* _Problem to solve_
All of the data is to be copied word for word.
Data supplied section start
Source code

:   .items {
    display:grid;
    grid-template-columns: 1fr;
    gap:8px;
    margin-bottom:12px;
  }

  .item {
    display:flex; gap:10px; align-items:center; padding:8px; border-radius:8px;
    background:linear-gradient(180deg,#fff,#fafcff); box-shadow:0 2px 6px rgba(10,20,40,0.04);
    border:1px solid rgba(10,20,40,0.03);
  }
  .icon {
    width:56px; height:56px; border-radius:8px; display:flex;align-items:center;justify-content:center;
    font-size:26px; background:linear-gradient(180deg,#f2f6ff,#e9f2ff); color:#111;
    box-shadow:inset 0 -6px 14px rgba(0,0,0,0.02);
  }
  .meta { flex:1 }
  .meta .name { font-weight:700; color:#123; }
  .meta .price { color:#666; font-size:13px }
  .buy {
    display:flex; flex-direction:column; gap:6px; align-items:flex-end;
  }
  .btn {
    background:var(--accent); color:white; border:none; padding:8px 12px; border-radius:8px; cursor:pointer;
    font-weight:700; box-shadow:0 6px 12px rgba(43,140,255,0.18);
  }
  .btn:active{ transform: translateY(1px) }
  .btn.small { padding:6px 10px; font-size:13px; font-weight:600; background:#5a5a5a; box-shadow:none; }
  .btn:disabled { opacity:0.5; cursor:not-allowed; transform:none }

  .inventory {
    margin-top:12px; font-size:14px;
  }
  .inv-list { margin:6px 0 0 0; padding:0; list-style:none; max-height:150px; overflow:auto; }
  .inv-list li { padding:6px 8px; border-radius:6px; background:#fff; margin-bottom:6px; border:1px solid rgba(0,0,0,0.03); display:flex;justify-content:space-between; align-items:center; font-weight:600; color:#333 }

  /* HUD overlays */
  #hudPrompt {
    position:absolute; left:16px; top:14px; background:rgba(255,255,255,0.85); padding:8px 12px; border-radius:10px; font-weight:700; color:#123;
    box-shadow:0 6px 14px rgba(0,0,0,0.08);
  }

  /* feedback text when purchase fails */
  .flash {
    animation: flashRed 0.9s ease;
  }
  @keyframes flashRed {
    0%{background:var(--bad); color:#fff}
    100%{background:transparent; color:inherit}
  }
Data supplied section end
* _Task solution_
Source code

:   .items {
    display:grid;
    grid-template-columns: 1fr;
    gap:8px;
    margin-bottom:12px;
  }

  .item {
    display:flex; gap:10px; align-items:center; padding:8px; border-radius:8px;
    background:linear-gradient(180deg,#fff,#fafcff); box-shadow:0 2px 6px rgba(10,20,40,0.04);
    border:1px solid rgba(10,20,40,0.03);
  }
  .icon {
    width:56px; height:56px; border-radius:8px; display:flex;align-items:center;justify-content:center;
    font-size:26px; background:linear-gradient(180deg,#f2f6ff,#e9f2ff); color:#111;
    box-shadow:inset 0 -6px 14px rgba(0,0,0,0.02);
  }
  .meta { flex:1 }
  .meta .name { font-weight:700; color:#123; }
  .meta .price { color:#666; font-size:13px }
  .buy {
    display:flex; flex-direction:column; gap:6px; align-items:flex-end;
  }
  .btn {
    background:var(--accent); color:white; border:none; padding:8px 12px; border-radius:8px; cursor:pointer;
    font-weight:700; box-shadow:0 6px 12px rgba(43,140,255,0.18);
  }
  .btn:active{ transform: translateY(1px) }
  .btn.small { padding:6px 10px; font-size:13px; font-weight:600; background:#5a5a5a; box-shadow:none; }
  .btn:disabled { opacity:0.5; cursor:not-allowed; transform:none }

  .inventory {
    margin-top:12px; font-size:14px;
  }
  .inv-list { margin:6px 0 0 0; padding:0; list-style:none; max-height:150px; overflow:auto; }
  .inv-list li { padding:6px 8px; border-radius:6px; background:#fff; margin-bottom:6px; border:1px solid rgba(0,0,0,0.03); display:flex;justify-content:space-between; align-items:center; font-weight:600; color:#333 }

  /* HUD overlays */
  #hudPrompt {
    position:absolute; left:16px; top:14px; background:rgba(255,255,255,0.85); padding:8px 12px; border-radius:10px; font-weight:700; color:#123;
    box-shadow:0 6px 14px rgba(0,0,0,0.08);
  }

  /* feedback text when purchase fails */
  .flash {
    animation: flashRed 0.9s ease;
  }
  @keyframes flashRed {
    0%{background:var(--bad); color:#fff}
    100%{background:transparent; color:inherit}
  }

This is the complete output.